Task list:
a: In the passage on market segmentation below, copy the words between "There are several" and "this many groups.", inclusive, swapping "Samsung" for "Apple".
b: Using the passage on market segmentation below, decide whether each statement agrees with it, and back each yes or no with the deciding words quoted exactly: (i) Facebook first targeted Harvard students; (ii) aiming at multiple segments at once costs less to advertise; (iii) geography plays a smaller role in choosing a product than is commonly imagined.

Extract to read:
This might seem to overlap with psychographic segmentation. While the latter is about taste and attitude, behavioral segmentation is about emotions and buying habits.
A customer may purchase a pair of jeans after ten minutes of browsing. Another may take ten days to make a choice.
Add to it their pattern of returning goods and you have a snapshot of their emotional state. Are they emotionally fickle or stable? It makes more sense to invest in a stable minded customer by offering them big discounts.
Some are happy when they have less to choose from and feel overwhelmed by the variety, while others act just the opposite.
The easiest to understand of the four. No matter how many Ferraris are sold in China, it makes little sense to pitch it in India because of the huge tariffs on imported vehicles.
It also depends on the climate and suitability of a product for a particular region. Geography plays a greater role in choosing a product than is commonly imagined. From taxes to logistics, everything plays a huge part.
How to Use Market Segmentation?
There are basically two ways in which a business could approach segmentation.
The first is to focus on one core market segment. This is useful for small startups that have just ventured into the market with a new product between 6 months to 24 months ago. They are trying to build a core group of users, roll out new improved versions for their particular segment.
There are several examples, and the most popular one is Facebook. Zuckerberg targeted Harvard students first, and then expanded to Stanford and Yale. After a year, it expanded to UK universities and then gradually expanded throughout the world.
Its initial target was people younger than 20, but that has now changed to 40. It has neatly handed off the younger generation to its sibling platform Instagram.
The other way to approach this is to aim at multiple segments at the same time. This is well achieved by brands such as Samsung that cater to a massive audience, spread across multiple segments. This is a safer approach, but it costs more to advertise to this many groups.
Any business, from a small e-commerce store to a giant multinational, would have to indulge in market segmentation. The prerequisite to successful segmentation is adequate market research through surveys and feedback. Market segmentation is a long-term strategy and should not be expected to pay rich dividends immediately.

Extracted material:
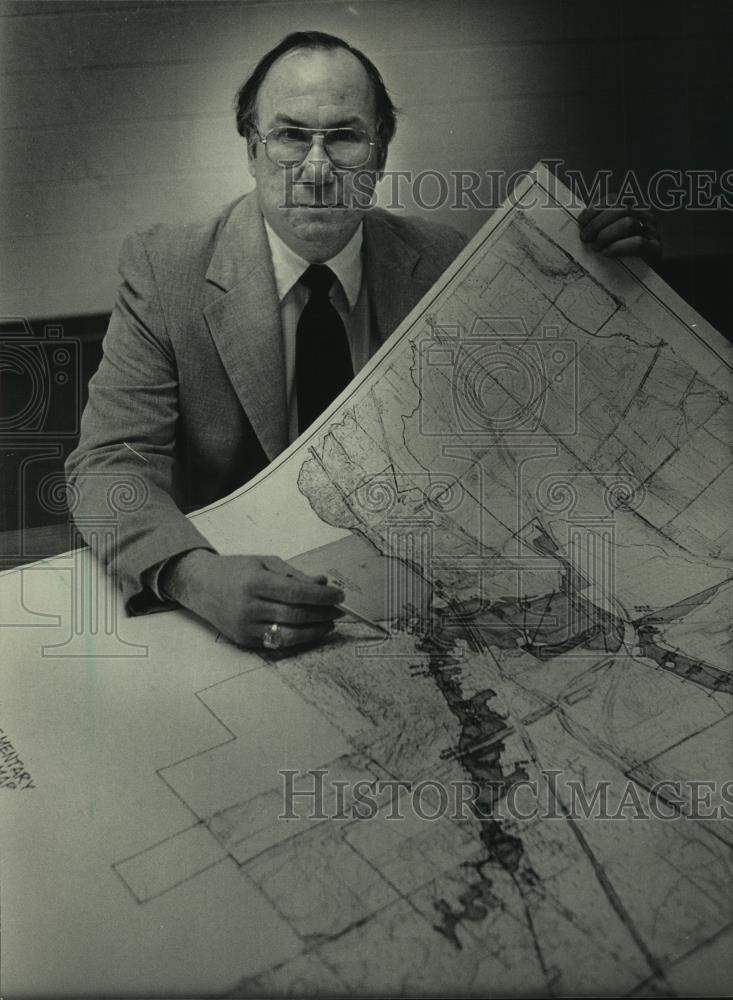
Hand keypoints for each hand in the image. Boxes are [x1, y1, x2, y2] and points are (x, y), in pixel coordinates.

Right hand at [160, 549, 344, 648]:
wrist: (200, 585)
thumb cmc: (236, 570)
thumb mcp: (265, 562)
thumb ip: (294, 574)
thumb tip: (322, 583)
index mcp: (255, 582)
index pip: (296, 593)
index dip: (321, 596)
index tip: (338, 595)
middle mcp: (249, 606)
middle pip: (295, 615)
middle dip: (322, 614)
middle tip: (338, 610)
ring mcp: (246, 626)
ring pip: (289, 634)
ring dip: (315, 630)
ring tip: (329, 623)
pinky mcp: (244, 640)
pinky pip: (277, 643)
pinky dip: (298, 639)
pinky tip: (310, 631)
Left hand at [578, 198, 660, 264]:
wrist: (645, 274)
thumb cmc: (622, 255)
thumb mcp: (610, 236)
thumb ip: (600, 226)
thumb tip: (581, 222)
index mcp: (632, 210)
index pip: (613, 199)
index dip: (594, 209)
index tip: (581, 222)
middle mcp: (643, 217)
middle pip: (620, 208)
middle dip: (597, 223)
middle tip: (586, 238)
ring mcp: (651, 232)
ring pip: (628, 223)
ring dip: (606, 235)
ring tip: (596, 247)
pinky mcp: (654, 249)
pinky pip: (637, 243)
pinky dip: (618, 247)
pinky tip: (606, 253)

Solutions for each task:
a:
There are several examples, and the most popular one is Facebook. Zuckerberg targeted Harvard students first, and then expanded to Stanford and Yale. After a year, it expanded to UK universities and then gradually expanded throughout the world.
Its initial target was people younger than 20, but that has now changed to 40. It has neatly handed off the younger generation to its sibling platform Instagram.
The other way to approach this is to aim at multiple segments at the same time. This is well achieved by brands such as Apple that cater to a massive audience, spread across multiple segments. This is a safer approach, but it costs more to advertise to this many groups.

b:
(i) Yes: "Zuckerberg targeted Harvard students first"
(ii) No: "it costs more to advertise to this many groups"
(iii) No: "Geography plays a greater role in choosing a product than is commonly imagined"